Hill’s lawyers have argued, so far unsuccessfully, that Georgia’s “reasonable doubt” standard similarly runs the risk of putting to death someone who has a constitutional protection against execution. And if Georgia’s standard was the same as the other death penalty states, Hill would be ineligible for execution. From Hill's petition:
“Indeed, but for Georgia’s uniquely high burden for proving that a capital defendant is not eligible for execution on the basis of intellectual disability, Mr. Hill would have been found intellectually disabled in state habeas proceedings and would not be facing execution today.
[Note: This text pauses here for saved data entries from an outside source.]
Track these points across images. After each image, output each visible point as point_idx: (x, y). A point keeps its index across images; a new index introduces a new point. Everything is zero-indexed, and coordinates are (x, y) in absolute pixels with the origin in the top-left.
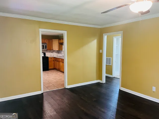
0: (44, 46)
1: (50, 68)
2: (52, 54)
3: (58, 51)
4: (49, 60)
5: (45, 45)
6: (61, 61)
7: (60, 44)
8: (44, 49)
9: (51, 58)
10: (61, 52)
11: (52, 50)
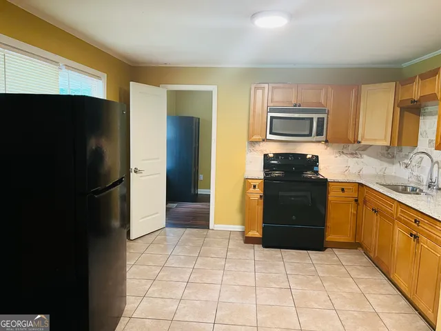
0: (312, 119)
1: (330, 237)
2: (352, 162)
3: (388, 147)
4: (333, 195)
5: (315, 117)
6: (399, 219)
7: (403, 109)
8: (310, 135)
9: (343, 187)
10: (406, 156)
11: (356, 145)
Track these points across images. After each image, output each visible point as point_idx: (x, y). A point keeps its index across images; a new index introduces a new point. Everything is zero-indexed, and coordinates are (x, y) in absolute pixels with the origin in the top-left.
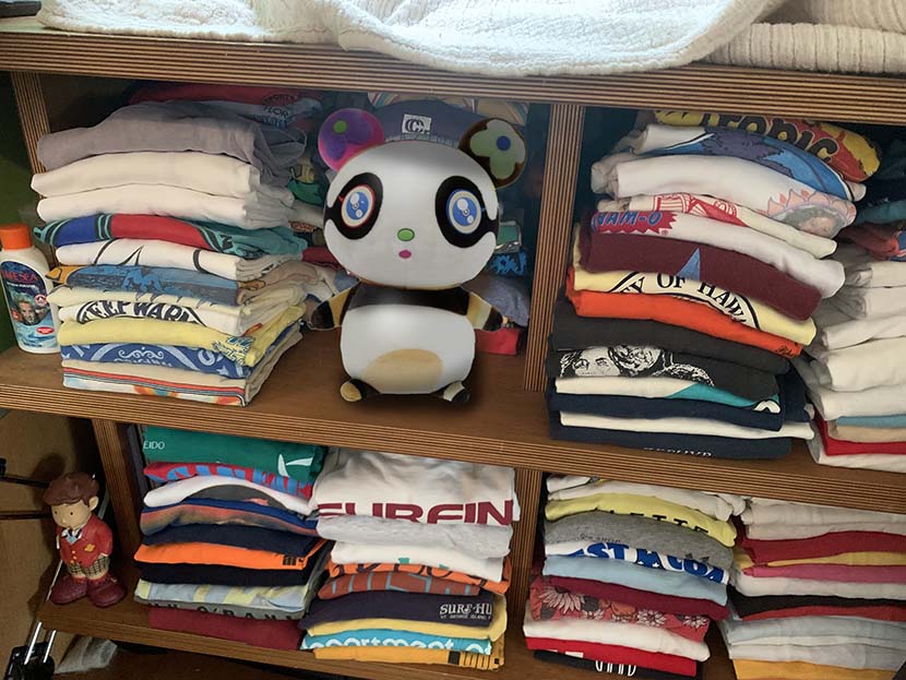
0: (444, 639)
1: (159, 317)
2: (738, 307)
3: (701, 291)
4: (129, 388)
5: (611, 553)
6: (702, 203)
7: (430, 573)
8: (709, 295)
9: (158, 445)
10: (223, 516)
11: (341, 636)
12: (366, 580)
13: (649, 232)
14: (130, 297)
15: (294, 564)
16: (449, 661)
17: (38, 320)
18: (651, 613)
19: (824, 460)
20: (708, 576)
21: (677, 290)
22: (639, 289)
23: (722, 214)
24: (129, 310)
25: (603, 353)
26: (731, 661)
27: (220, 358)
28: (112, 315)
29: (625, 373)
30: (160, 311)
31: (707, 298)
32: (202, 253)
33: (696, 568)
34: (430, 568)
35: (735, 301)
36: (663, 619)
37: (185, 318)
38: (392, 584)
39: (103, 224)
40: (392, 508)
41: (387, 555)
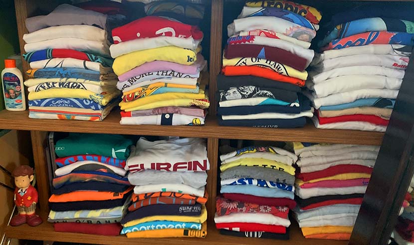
0: (181, 223)
1: (69, 87)
2: (280, 67)
3: (266, 62)
4: (55, 116)
5: (247, 182)
6: (264, 32)
7: (174, 195)
8: (269, 64)
9: (61, 149)
10: (88, 177)
11: (138, 225)
12: (148, 200)
13: (247, 43)
14: (57, 80)
15: (118, 196)
16: (184, 235)
17: (16, 97)
18: (265, 206)
19: (319, 126)
20: (286, 189)
21: (258, 63)
22: (245, 63)
23: (271, 35)
24: (57, 85)
25: (235, 89)
26: (301, 228)
27: (92, 102)
28: (50, 88)
29: (243, 97)
30: (69, 85)
31: (269, 65)
32: (86, 62)
33: (281, 185)
34: (175, 193)
35: (279, 65)
36: (270, 208)
37: (78, 87)
38: (159, 201)
39: (49, 52)
40: (159, 165)
41: (157, 188)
“In initial state habeas proceedings, the state habeas court judge found that Mr. Hill’s IQ was approximately 70 beyond a reasonable doubt but that Mr. Hill had not proven his intellectual disability beyond a reasonable doubt because, even though his 70 IQ demonstrated significantly subaverage intellectual functioning, Mr. Hill had not proven sufficient deficits in adaptive functioning beyond a reasonable doubt given his history.
“In a subsequent order reversing its prior order and granting relief, the court noted that, were the burden of proof merely a preponderance of the evidence, it would find that Mr. Hill is intellectually disabled. The court’s findings and its rejection of Mr. Hill’s intellectual disability claim were affirmed on appeal and left undisturbed in subsequent federal habeas corpus proceedings.
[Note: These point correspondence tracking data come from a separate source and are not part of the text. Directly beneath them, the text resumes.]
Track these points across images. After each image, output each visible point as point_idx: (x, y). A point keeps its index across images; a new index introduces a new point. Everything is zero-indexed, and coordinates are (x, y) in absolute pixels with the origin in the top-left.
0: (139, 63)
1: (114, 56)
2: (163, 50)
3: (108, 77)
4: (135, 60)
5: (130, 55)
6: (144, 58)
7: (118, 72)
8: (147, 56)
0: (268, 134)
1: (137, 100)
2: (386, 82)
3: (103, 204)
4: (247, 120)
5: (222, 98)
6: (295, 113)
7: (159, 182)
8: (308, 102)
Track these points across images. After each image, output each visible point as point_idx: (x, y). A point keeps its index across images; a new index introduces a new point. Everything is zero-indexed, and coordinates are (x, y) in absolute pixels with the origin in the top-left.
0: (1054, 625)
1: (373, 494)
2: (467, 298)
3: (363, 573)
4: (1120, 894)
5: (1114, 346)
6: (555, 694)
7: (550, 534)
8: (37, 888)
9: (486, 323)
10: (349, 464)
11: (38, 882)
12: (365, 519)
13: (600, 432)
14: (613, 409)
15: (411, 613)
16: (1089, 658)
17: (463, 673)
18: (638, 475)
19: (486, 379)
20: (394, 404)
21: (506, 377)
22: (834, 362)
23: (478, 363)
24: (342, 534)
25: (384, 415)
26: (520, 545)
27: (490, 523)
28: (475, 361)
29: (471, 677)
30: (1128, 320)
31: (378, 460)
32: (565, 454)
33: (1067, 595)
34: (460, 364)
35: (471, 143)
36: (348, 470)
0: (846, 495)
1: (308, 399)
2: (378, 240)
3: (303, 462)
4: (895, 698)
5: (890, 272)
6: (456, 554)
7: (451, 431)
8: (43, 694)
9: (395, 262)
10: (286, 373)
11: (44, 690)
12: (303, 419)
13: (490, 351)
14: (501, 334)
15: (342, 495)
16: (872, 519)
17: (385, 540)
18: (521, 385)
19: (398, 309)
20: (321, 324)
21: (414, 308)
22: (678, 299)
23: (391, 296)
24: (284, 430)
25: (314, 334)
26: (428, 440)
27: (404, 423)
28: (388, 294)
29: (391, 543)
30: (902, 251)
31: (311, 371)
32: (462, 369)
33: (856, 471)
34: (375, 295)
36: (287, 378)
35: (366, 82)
“In a successive state habeas proceeding, litigated under warrant in 2012, the state habeas court again found that Mr. Hill had proven by a preponderance of the evidence that he is intellectually disabled, but had fallen short in proving intellectual disability by Georgia’s uniquely high burden of proof beyond a reasonable doubt. Had Mr. Hill’s disability been assessed in any other State in the country, he would almost certainly have been found intellectually disabled and, thus, ineligible for execution.”
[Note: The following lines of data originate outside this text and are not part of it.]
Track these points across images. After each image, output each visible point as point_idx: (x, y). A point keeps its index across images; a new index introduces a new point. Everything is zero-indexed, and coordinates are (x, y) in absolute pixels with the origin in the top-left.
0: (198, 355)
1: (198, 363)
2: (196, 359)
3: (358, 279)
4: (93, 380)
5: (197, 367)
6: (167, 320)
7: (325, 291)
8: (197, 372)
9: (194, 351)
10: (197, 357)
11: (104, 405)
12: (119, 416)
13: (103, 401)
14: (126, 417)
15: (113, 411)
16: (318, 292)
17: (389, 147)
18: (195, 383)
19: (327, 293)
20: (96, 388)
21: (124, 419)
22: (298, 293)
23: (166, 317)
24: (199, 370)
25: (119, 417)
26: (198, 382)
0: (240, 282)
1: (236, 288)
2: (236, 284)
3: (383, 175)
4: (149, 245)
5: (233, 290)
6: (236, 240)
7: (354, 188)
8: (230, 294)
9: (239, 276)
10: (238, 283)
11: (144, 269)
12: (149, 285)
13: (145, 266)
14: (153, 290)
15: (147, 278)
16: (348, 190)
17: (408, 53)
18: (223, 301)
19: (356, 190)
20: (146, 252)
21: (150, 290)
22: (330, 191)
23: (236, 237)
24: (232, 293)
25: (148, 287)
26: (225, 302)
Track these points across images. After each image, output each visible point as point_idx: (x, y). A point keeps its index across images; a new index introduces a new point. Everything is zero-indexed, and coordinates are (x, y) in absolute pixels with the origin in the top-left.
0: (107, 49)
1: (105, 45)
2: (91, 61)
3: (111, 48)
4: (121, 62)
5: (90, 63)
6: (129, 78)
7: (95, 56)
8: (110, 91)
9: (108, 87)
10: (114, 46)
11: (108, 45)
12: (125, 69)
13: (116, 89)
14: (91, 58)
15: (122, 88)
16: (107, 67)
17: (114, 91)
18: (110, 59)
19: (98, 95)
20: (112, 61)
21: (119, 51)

And notably, the testimony that led the courts to rule Hill had not cleared the "reasonable doubt" threshold has now been recanted. Those who had sowed the doubt now say they were wrong. Yet Hill still faces execution.
Ironically, Georgia was ahead of the curve when it comes to recognizing the impropriety of executing the intellectually disabled. It banned such executions in 1988, four years before the Supreme Court’s Atkins decision made it the law of the land. But when it enacted its ban, Georgia created its indefensibly high burden of proof. In the face of the conundrum presented by the Hill case, the state Legislature ought to revisit the issue and bring Georgia's standard in line with the rest of the death penalty states.
Or maybe even go a step further and ban the barbaric practice entirely.